Lately, I have been finding that my limited time to write full, long reviews is not quite keeping up with my desire to watch more movies and expand my cinematic universe. Thus, I am going to try keeping a movie blog diary with short reviews of movies that I have seen in the past week. I may write full reviews for select titles but I would like to express my thoughts on the movies I watch in short form. So here are the movies that I saw this past week:
This documentary set in the Atecama Desert in Chile is one of the most mesmerizing films that I have seen in recent years. In this desert, astronomers search the skies for clues about the origins of life while a group of women who search the grounds for remains of their loved ones killed under Pinochet’s regime. Both groups are looking for signs of life from the past and they both hold out hope that they will find them. Patricio Guzman’s film is a wholly ambitious and symbolically complex rumination on how the vastness and mysteriousness of the universe can bring some comfort to the victims of a vast and mysterious evil.
There are many who, having only seen the Twilight films, still harbor doubts that Kristen Stewart is an actress of considerable depth. However, Stewart has been building a steady career out of independent films and Oliver Assayas’ Personal Shopper is a fine showcase for her ability to essay fascinating characters out of small, not grandstanding gestures. On the surface, the movie could be described as a ghost story set in the Paris fashion underworld. However, it is at its core a study of grief centering around a character who, carrying an illness that may take her life at an early age and having lost her twin brother, ruminates on the dividing line between this world and the next. Some of the plot elements like a murder mystery don’t quite come together but you won’t be able to take your eyes off Stewart who is in every scene.
A biopic about the religious conversion of Lee Strobel who started out as an investigative journalist for the Chicago Tribune and, after his wife became a Christian, went on to become a prominent Christian author of many books including the source novel for this film. Even as a Christian myself, I have found most Christian-themed movies to be overly preachy. However, this film by director Jon Gunn smartly structures the story as a piece of investigative journalism that reasonably and historically argues the case for Christianity. The drama is solid, even if I wished some elements including Strobel’s back story with his father were better fleshed out. However, this is one of the rare movies that I would recommend as accessible to curious people outside the Christian audience.

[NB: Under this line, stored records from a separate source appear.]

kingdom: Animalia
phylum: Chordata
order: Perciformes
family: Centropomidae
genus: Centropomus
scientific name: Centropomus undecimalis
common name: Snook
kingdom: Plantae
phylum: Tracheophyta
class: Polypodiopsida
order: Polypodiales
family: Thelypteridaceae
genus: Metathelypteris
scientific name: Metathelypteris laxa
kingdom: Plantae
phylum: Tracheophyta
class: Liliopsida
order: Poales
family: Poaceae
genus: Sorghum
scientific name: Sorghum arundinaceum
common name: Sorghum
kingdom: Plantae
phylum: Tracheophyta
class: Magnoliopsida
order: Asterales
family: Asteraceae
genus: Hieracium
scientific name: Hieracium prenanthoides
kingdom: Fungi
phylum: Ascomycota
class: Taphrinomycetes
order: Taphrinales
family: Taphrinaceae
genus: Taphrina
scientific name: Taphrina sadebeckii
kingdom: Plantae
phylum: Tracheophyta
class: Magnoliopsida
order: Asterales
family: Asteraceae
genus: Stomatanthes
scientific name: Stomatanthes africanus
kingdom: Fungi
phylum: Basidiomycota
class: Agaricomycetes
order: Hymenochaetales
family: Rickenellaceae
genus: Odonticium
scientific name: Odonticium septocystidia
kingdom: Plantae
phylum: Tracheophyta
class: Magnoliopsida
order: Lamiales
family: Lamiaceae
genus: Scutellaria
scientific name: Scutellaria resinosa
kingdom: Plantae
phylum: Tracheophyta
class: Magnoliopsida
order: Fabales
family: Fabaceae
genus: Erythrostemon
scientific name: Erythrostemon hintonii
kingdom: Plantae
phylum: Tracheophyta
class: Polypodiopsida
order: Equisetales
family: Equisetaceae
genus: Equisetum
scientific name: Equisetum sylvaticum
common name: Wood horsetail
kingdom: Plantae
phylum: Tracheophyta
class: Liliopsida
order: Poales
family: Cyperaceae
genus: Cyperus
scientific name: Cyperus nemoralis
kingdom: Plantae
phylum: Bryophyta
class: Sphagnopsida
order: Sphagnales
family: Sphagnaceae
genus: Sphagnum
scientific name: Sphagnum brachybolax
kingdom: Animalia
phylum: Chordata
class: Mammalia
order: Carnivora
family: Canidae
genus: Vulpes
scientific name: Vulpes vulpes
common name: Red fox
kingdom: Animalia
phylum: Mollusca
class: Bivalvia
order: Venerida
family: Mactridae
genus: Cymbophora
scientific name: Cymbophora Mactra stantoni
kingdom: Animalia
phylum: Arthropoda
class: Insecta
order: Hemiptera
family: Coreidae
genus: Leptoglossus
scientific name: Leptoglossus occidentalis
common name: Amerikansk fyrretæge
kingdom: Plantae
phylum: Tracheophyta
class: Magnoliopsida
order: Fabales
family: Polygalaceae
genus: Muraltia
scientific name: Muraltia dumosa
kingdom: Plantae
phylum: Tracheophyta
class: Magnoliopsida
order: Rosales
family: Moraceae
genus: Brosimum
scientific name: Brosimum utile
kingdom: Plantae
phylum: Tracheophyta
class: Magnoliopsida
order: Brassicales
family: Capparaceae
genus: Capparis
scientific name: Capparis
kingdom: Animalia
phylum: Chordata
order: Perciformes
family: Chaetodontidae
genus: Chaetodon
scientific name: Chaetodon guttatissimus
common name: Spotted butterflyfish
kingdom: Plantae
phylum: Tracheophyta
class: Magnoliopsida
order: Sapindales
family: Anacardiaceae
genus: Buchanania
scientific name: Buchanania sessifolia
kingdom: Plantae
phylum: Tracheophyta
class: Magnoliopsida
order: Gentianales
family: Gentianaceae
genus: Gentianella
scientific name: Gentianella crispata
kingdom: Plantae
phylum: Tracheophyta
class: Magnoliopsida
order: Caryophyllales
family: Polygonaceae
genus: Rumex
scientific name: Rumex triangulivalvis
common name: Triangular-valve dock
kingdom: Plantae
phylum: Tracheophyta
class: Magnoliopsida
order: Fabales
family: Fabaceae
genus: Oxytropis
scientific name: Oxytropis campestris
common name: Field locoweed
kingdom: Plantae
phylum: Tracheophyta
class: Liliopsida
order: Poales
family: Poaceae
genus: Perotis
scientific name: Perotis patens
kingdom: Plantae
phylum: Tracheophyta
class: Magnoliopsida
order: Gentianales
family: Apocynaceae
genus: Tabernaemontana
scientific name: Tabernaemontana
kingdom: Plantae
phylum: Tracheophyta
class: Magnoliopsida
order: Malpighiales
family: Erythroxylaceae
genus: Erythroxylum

Michael Bay tries to show that he can make a serious issue-oriented movie about warfare rather than the merely bombastic portrayal of the military he most often displays. He partly succeeds, thanks to a solid turn by John Krasinski and battle scenes that are far more coherent than his usual, visually chaotic action (which honestly, physically give me a headache). The story centers on the Benghazi conflict where a group of six ex-military contractors try to protect a CIA base from a group of locals who attack the compound. Bay, however, does not provide enough context for the political complexities in Libya and, while he nobly portrays the contractors who risked their lives, the supporting characters are portrayed thinly as naysayers who impede on the central characters. A decent effort by Bay standards, but not up to the standard of Ridley Scott’s Black Hawk Down.